Technology ties us together
Shaktikanta Das further said: “The Reserve Bank has taken more than 100 measures to proactively and decisively respond to the pandemic crisis. We have not hesitated to take new and unconventional measures to keep the financial markets functioning and the market sentiments positive, provide liquidity to targeted sectors and institutions, and leverage on digital technologies to reach out to individuals and businesses. Thus, although the pandemic protocols do us part, technology ties us together.”
Policy seeks to accomplish numerous objectives: Experts
Nilesh Shah, Group President & MD, Kotak Mahindra Asset Management Company, commented on the key policy decisions, saying the RBI’s policy is a ‘Mai Hu Naa’ policy aimed at achieving multiple objectives: supporting growth, keeping inflationary expectations under check, stabilising financial markets, maintaining adequate and appropriate liquidity, retaining a straight yield curve, and ensuring the smooth passage of the government’s borrowing programme. The MPC has assured markets that normalisation of monetary policy will be gradual and calibrated.
“The decision on key rates as well as the voting pattern in today’s monetary policy review was along expected lines,” said Anagha Deodhar, Chief Economist, ICICI Securities. “The MPC revised its inflation projection for FY22 downward to 5.3% (from 5.7% in the August review), owing mostly to lower expected inflation prints in Q2 and Q3. While it retained its 9.5% growth prediction for FY22, it noted that the external environment is becoming more uncertain and challenging. On the regulatory front, the RBI extended the SLTRO for small finance banks till December 2021, decided to continue with the extended WMA limit till March 2022, and extended inclusion of lending to NBFCs in the priority sector till March 2022. Additionally, the RBI discontinued GSAP and announced that it was open to supplement 14-day VRRR with 28-day VRRR.”
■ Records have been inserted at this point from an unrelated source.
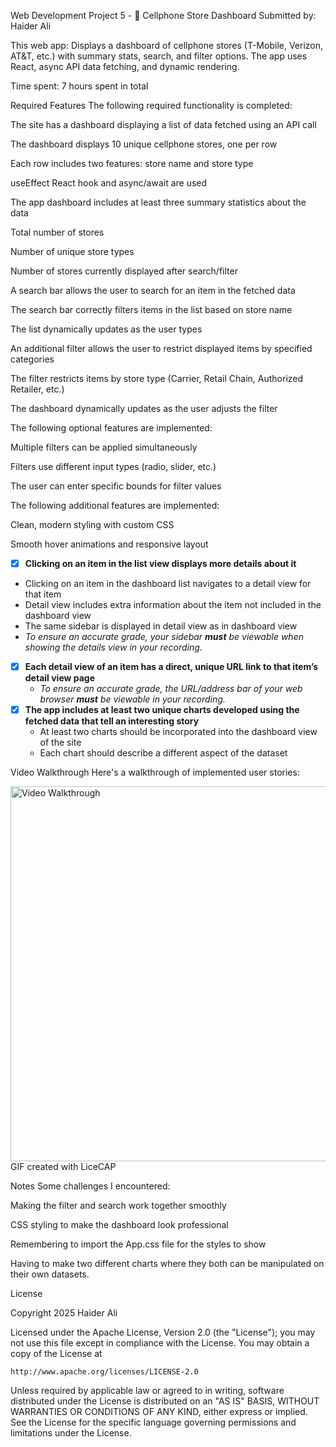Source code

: Web Development Project 5 - 📱 Cellphone Store Dashboard
Submitted by: Haider Ali

This web app: Displays a dashboard of cellphone stores (T-Mobile, Verizon, AT&T, etc.) with summary stats, search, and filter options. The app uses React, async API data fetching, and dynamic rendering.

Time spent: 7 hours spent in total

Required Features
The following required functionality is completed:

 The site has a dashboard displaying a list of data fetched using an API call

The dashboard displays 10 unique cellphone stores, one per row

Each row includes two features: store name and store type

 useEffect React hook and async/await are used

 The app dashboard includes at least three summary statistics about the data

Total number of stores

Number of unique store types

Number of stores currently displayed after search/filter

 A search bar allows the user to search for an item in the fetched data

The search bar correctly filters items in the list based on store name

The list dynamically updates as the user types

 An additional filter allows the user to restrict displayed items by specified categories

The filter restricts items by store type (Carrier, Retail Chain, Authorized Retailer, etc.)

The dashboard dynamically updates as the user adjusts the filter

The following optional features are implemented:

 Multiple filters can be applied simultaneously

 Filters use different input types (radio, slider, etc.)

 The user can enter specific bounds for filter values

The following additional features are implemented:

 Clean, modern styling with custom CSS

 Smooth hover animations and responsive layout
 - [X] **Clicking on an item in the list view displays more details about it**
  - Clicking on an item in the dashboard list navigates to a detail view for that item
  - Detail view includes extra information about the item not included in the dashboard view
  - The same sidebar is displayed in detail view as in dashboard view
  - *To ensure an accurate grade, your sidebar **must** be viewable when showing the details view in your recording.*
- [X] **Each detail view of an item has a direct, unique URL link to that item’s detail view page**
  -  *To ensure an accurate grade, the URL/address bar of your web browser **must** be viewable in your recording.*
- [X] **The app includes at least two unique charts developed using the fetched data that tell an interesting story**
  - At least two charts should be incorporated into the dashboard view of the site
  - Each chart should describe a different aspect of the dataset

Video Walkthrough
Here's a walkthrough of implemented user stories:

<img src="./web102datav2.gif" title="Video Walkthrough" width="600" alt="Video Walkthrough" />
GIF created with LiceCAP

Notes
Some challenges I encountered:

Making the filter and search work together smoothly

CSS styling to make the dashboard look professional

Remembering to import the App.css file for the styles to show

Having to make two different charts where they both can be manipulated on their own datasets.

License

Copyright 2025 Haider Ali

Licensed under the Apache License, Version 2.0 (the "License");
you may not use this file except in compliance with the License.
You may obtain a copy of the License at

    http://www.apache.org/licenses/LICENSE-2.0

Unless required by applicable law or agreed to in writing, software
distributed under the License is distributed on an "AS IS" BASIS,
WITHOUT WARRANTIES OR CONDITIONS OF ANY KIND, either express or implied.
See the License for the specific language governing permissions and
limitations under the License.
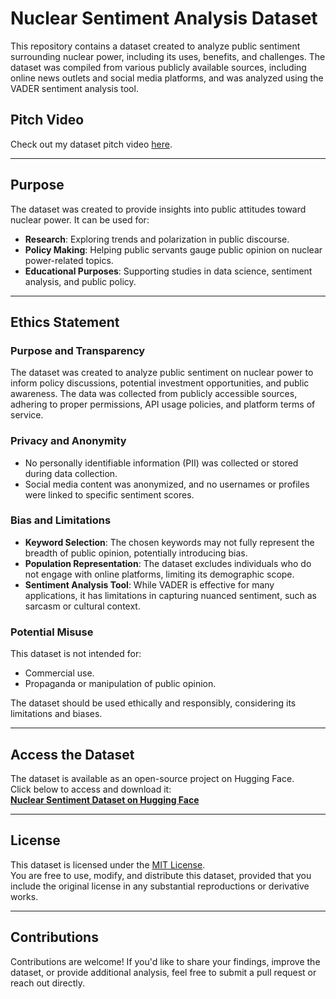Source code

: # Nuclear Sentiment Analysis Dataset

This repository contains a dataset created to analyze public sentiment surrounding nuclear power, including its uses, benefits, and challenges. The dataset was compiled from various publicly available sources, including online news outlets and social media platforms, and was analyzed using the VADER sentiment analysis tool.
## Pitch Video
Check out my dataset pitch video [here](https://1drv.ms/v/c/672e2759a0c72e03/ET4nLEDrYv5Cp02UUXLaT4EBIYM1OBKUzT_d8-LT9x4ZYg?e=GNAPKX).

---

## **Purpose**
The dataset was created to provide insights into public attitudes toward nuclear power. It can be used for:
- **Research**: Exploring trends and polarization in public discourse.
- **Policy Making**: Helping public servants gauge public opinion on nuclear power-related topics.
- **Educational Purposes**: Supporting studies in data science, sentiment analysis, and public policy.

---

## **Ethics Statement**

### **Purpose and Transparency**
The dataset was created to analyze public sentiment on nuclear power to inform policy discussions, potential investment opportunities, and public awareness. The data was collected from publicly accessible sources, adhering to proper permissions, API usage policies, and platform terms of service.

### **Privacy and Anonymity**
- No personally identifiable information (PII) was collected or stored during data collection.
- Social media content was anonymized, and no usernames or profiles were linked to specific sentiment scores.

### **Bias and Limitations**
- **Keyword Selection**: The chosen keywords may not fully represent the breadth of public opinion, potentially introducing bias.
- **Population Representation**: The dataset excludes individuals who do not engage with online platforms, limiting its demographic scope.
- **Sentiment Analysis Tool**: While VADER is effective for many applications, it has limitations in capturing nuanced sentiment, such as sarcasm or cultural context.

### **Potential Misuse**
This dataset is not intended for:
- Commercial use.
- Propaganda or manipulation of public opinion.

The dataset should be used ethically and responsibly, considering its limitations and biases.

---

## **Access the Dataset**
The dataset is available as an open-source project on Hugging Face.  
Click below to access and download it:  
[**Nuclear Sentiment Dataset on Hugging Face**](https://huggingface.co/datasets/bmben23/nuclearsentiment)

---

## **License**
This dataset is licensed under the [MIT License](https://opensource.org/licenses/MIT).  
You are free to use, modify, and distribute this dataset, provided that you include the original license in any substantial reproductions or derivative works.

---

## **Contributions**
Contributions are welcome! If you'd like to share your findings, improve the dataset, or provide additional analysis, feel free to submit a pull request or reach out directly.
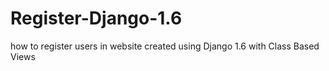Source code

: Register-Django-1.6
===================

how to register users in website created using Django 1.6 with Class Based Views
According to Rajeev Radhakrishnan, CIO, Fixed Income, SBI Mutual Fund, GSAP auction, as expected, is the first casualty with the RBI not announcing any incremental GSAP. The governor’s statement attempts to soothe markets by not projecting any of these measures as unwinding of accommodation. The measures taken currently do not address a durable absorption of the quantum of surplus liquidity. It is unlikely that the short end rates will directionally move closer to the policy rates. Market direction is expected to be volatile as the overhang of additional measures remains. External factors such as commodity prices and the unwinding of monetary accommodation globally could counterbalance that.
Anil Gupta, Vice President & Sector Head, Financial Sector Ratings, ICRA, said that the scheme has been instrumental in incremental credit flow from banks to NBFCs and in turn for lending to identified sectors. The funding from banks via this route has also been at more competitive rates than normal bank rates, which in turn reduces the cost of borrowing for identified sectors. Extension of the scheme hence remains positive for incremental credit flow, he stated.